The movie itself looked good aesthetically. The academy looked as it had done in the books, the costumes were mostly right. If the rest of the movie hadn't been so much of a letdown, it had potential. The director clearly did not understand that while this book was written with a YA audience, it had a strong female protagonist and several strong supporting characters. Instead it was turned into something very reminiscent and bitchy like Mean Girls, except it wasn't funny. To hear the director for this also directed Mean Girls was not surprising to hear. The script didn't have the magic of the book, didn't bring anything new of note and was just dull. The action sequences were not interesting, which were sort of crucial to make Vampire Academy visually work. This movie tried to be something it wasn't, attempting to be funny and satirize all the YA movie adaptations that had come before it, but missed the demographic who did actually enjoy the book. 

So of course there's not going to be a second movie, so people on Tumblr need to stop hoping for Frostbite (book 2 in the series). This one made $15.4 million off a $30 million dollar budget. How it made so much back I don't know, cause everyone I've spoken to about it though it was shit. It is genuinely such a shame, because these books are awesome. Rose is such a wonderfully complex character, with such drive to become the best guardian there is. Matters are complicated when she falls in love with a man she can't have, and tries to figure out what she needs to do.
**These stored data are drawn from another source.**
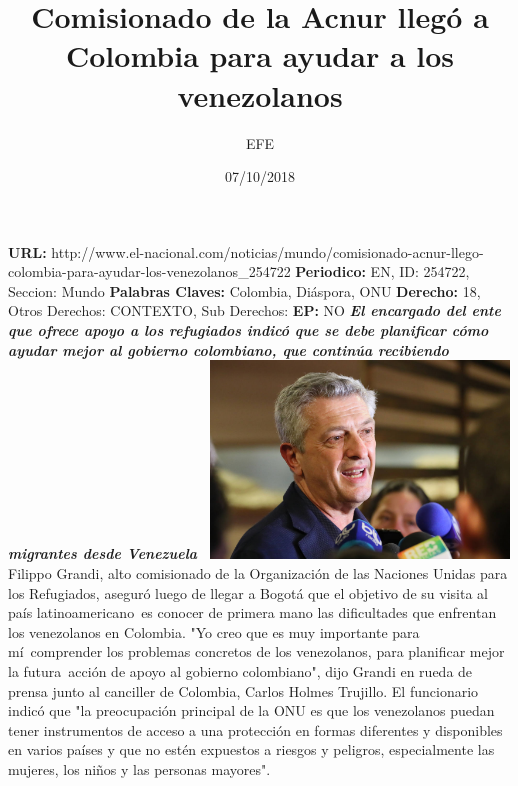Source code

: \documentclass{article}%
\title{\textbf{Comisionado de la Acnur llegó a Colombia para ayudar a los venezolanos}}%
\author{EFE}%
\date{07/10/2018}%
\begin{document}
%
\normalsize%
\maketitle%
\textbf{URL: }%
http://www.el{-}nacional.com/noticias/mundo/comisionado{-}acnur{-}llego{-}colombia{-}para{-}ayudar{-}los{-}venezolanos\_254722\newline%
%
\textbf{Periodico: }%
EN, %
ID: %
254722, %
Seccion: %
Mundo\newline%
%
\textbf{Palabras Claves: }%
Colombia, Diáspora, ONU\newline%
%
\textbf{Derecho: }%
18, %
Otros Derechos: %
CONTEXTO, %
Sub Derechos: %
\newline%
%
\textbf{EP: }%
NO\newline%
\newline%
%
\textbf{\textit{El encargado del ente que ofrece apoyo a los refugiados indicó que se debe planificar cómo ayudar mejor al gobierno colombiano, que continúa recibiendo migrantes desde Venezuela~}}%
\newline%
\newline%
%
\includegraphics[width=300px]{185.jpg}%
\newline%
%
Filippo Grandi, alto comisionado de la Organización de las Naciones Unidas para los Refugiados, aseguró luego de llegar a Bogotá que el objetivo de su visita al país latinoamericano~es conocer de primera mano las dificultades que enfrentan los venezolanos en Colombia.%
\newline%
%
"Yo creo que es muy importante para mí~comprender los problemas concretos de los venezolanos, para planificar mejor la futura~acción de apoyo al gobierno colombiano", dijo Grandi en rueda de prensa junto al canciller de Colombia, Carlos Holmes Trujillo.%
\newline%
%
El funcionario indicó que "la preocupación principal de la ONU es que los venezolanos puedan tener instrumentos de acceso a una protección en formas diferentes y disponibles en varios países y que no estén expuestos a riesgos y peligros, especialmente las mujeres, los niños y las personas mayores".%
\end{document}

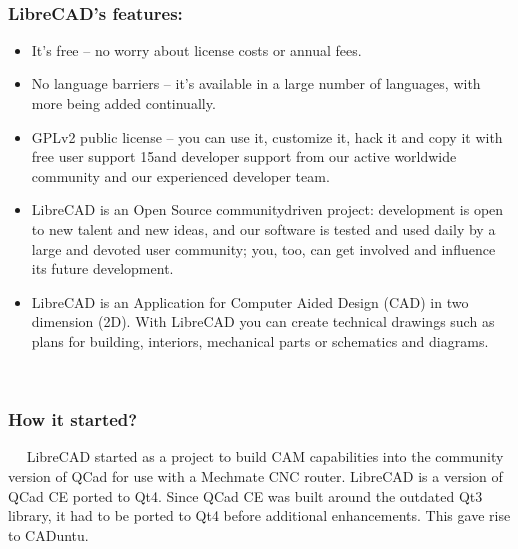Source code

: \
\
\

\subsubsection{LibreCAD's features:}
\begin{itemize}
\item  It's free – no worry about license costs or annual fees.
\item No  language  barriers  –  it's  available  in  a  large  number  of  languages,  with  more  being  added
continually.
\item GPLv2  public  license  –  you  can  use  it,  customize  it,  hack  it  and  copy  it  with  free  user  support
15and  developer  support  from  our  active  worldwide  community  and  our  experienced  developer
team.
\item LibreCAD  is an Open Source community­driven project: development is open to new talent and
new  ideas,  and  our  software  is  tested  and  used  daily  by  a  large  and  devoted  user  community;
you, too, can get involved and influence its future development.
\item LibreCAD  is  an  Application  for  Computer  Aided  Design  (CAD)  in  two  dimension  (2D).  With
LibreCAD  you  can  create  technical  drawings  such  as  plans  for  building,  interiors,  mechanical
parts or schematics and diagrams.
\end{itemize}


\
\
\




\subsubsection{How it started?}
\
\
LibreCAD  started  as  a   project  to  build  CAM  capabilities  into  the  community  version  of  QCad  for  use with  a  Mechmate  CNC  router.  LibreCAD  is  a  version  of  QCad  CE  ported  to  Qt4.  Since  QCad  CE was  built  around  the  outdated  Qt3  library,  it  had  to  be  ported  to  Qt4  before  additional  enhancements. This gave rise to CADuntu.\\

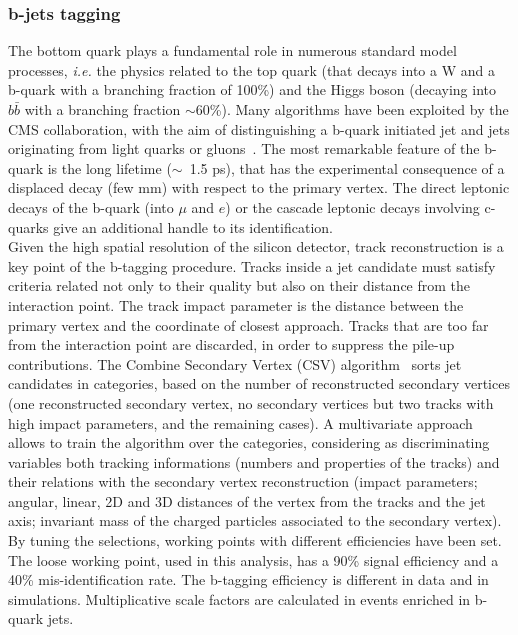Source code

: \subsubsection{b-jets tagging}
\indent The bottom quark plays a fundamental role in numerous standard model processes, \textit{i.e.} the physics related to the top quark (that decays into a W and a b-quark with a branching fraction of 100\%) and the Higgs boson (decaying into $b \bar{b}$ with a branching fraction $\sim$60\%). Many algorithms have been exploited by the CMS collaboration, with the aim of distinguishing a b-quark initiated jet and jets originating from light quarks or gluons~\cite{CMS-PAS-BTV-15-001}. The most remarkable feature of the b-quark is the long lifetime ($\sim$~1.5 ps), that has the experimental consequence of a displaced decay (few mm) with respect to the primary vertex. The direct leptonic decays of the b-quark (into $\mu$ and $e$) or the cascade leptonic decays involving c-quarks give an additional handle to its identification.\\
Given the high spatial resolution of the silicon detector, track reconstruction is a key point of the b-tagging procedure. Tracks inside a jet candidate must satisfy criteria related not only to their quality but also on their distance from the interaction point. The track impact parameter is the distance between the primary vertex and the coordinate of closest approach. Tracks that are too far from the interaction point are discarded, in order to suppress the pile-up contributions. The Combine Secondary Vertex (CSV) algorithm~\cite{Chatrchyan:2012jua} sorts jet candidates in categories, based on the number of reconstructed secondary vertices (one reconstructed secondary vertex, no secondary vertices but two tracks with high impact parameters, and the remaining cases). A multivariate approach allows to train the algorithm over the categories, considering as discriminating variables both tracking informations (numbers and properties of the tracks) and their relations with the secondary vertex reconstruction (impact parameters; angular, linear, 2D and 3D distances of the vertex from the tracks and the jet axis; invariant mass of the charged particles associated to the secondary vertex).\\
By tuning the selections, working points with different efficiencies have been set. The loose working point, used in this analysis, has a 90\% signal efficiency and a 40\% mis-identification rate. The b-tagging efficiency is different in data and in simulations. Multiplicative scale factors are calculated in events enriched in b-quark jets.\\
Lissa is fascinating as she believes she is the only Moroi to possess the element of spirit and has no idea what is does, or how to control it or what she wants from life. Dimitri's journey is an interesting one. Other characters in the book, such as Mia, Adrian and Sydney, are also very fun to read about. 

I would like to see a proper adaptation of the Vampire Academy books, perhaps as a TV show since The Mortal Instruments is getting a second chance on the small screen as Shadowhunters, since City of Bones flopped. But perhaps the time has passed for Vampire Academy to be made, due to the end of the vampire genre's popularity. If it had been made back when people still thought Twilight was good, I think it could have been rather successful. Rose is everything Bella Swan isn't, and I'm genuinely sorry no one really knows about her.